Around the arm of each player rests a black band with her No. 23 written in white. Some have penned her name and number on their cleats.
Early in the season, a moment of silence was observed in her honor before each game. Clearwater even took the field with just 10 players for the first few moments of its season opener.
There are reminders everywhere of the bubbly, fun-loving girl teammates say was as good at cracking a smile as she was at cracking a wicked shot on goal.
Erica Hambsch might be gone, but she most certainly is not forgotten.
Hambsch, who would have been a junior starting midfielder for Clearwater this season, died Sept. 7 from massive brain trauma sustained during a single-car accident, just days before the Tornadoes opened soccer practice. She was 16. The tragedy left many players struggling for answers, especially on the soccer field, where Hambsch had a particularly effervescent personality.
"She'd make everyone laugh with silly jokes she made up," said close friend and junior defender Rebecca Carden. "She was the life of the party, pretty much."
Understandably, soccer was one of the last thoughts on most players' minds.
"At the beginning of the season it was really hard," Carden said. "The first two practices I couldn't come out. I know a couple of the other girls didn't come to practice because they were upset about it. It was a good two, three weeks before I could fully practice. I would come out to start but have to leave halfway through.
"But she would have wanted us to play. She would have wanted us to keep going. That's my motivation right there."
Wins and losses aren't as important at Clearwater (5-6-2) these days, replaced instead by a desire to build relationships, to maintain a sense of family.
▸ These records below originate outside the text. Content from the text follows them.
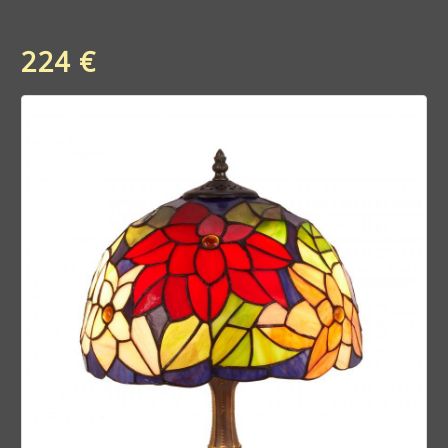
224 €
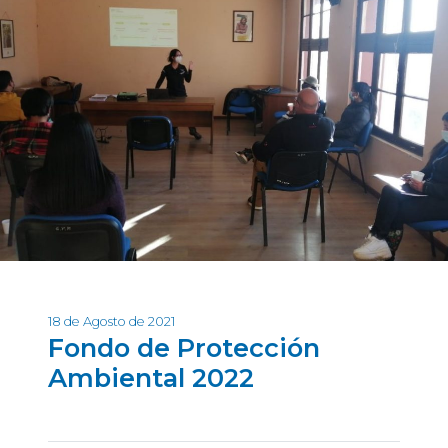
18 de Agosto de 2021
Fondo de Protección
Ambiental 2022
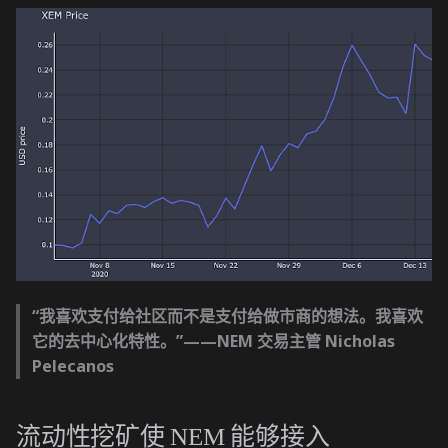
“我喜欢支付给社区而不是支付给做市商的想法。我喜欢
它的去中心化特性。”——NEM 交易主管 Nicholas
Pelecanos
流动性挖矿使 NEM 能够接入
And most importantly, to have fun.
"This season is for her, but it's not like we feel we have to win for her," said Holly Pedersen, who considered Hambsch her best friend. "She didn't care that much about whether we won or not anyway. Instead, we have to have fun for her."
"(The accident) kind of reminded me that we're out here and you never know what's going to happen any minute," coach Robert Lucio said. "It reminded me of how many people you can touch in such a short time."
Hambsch touched quite a few during her time. Pedersen wants to make sure that legacy continues, by including Hambsch in the Clearwater High sports hall of fame and with an annual scholarship presented to a college-bound Clearwater soccer player in Hambsch's name.
"I haven't had the strength to really get into it," Pedersen said. "But it's going to be done by the time I leave."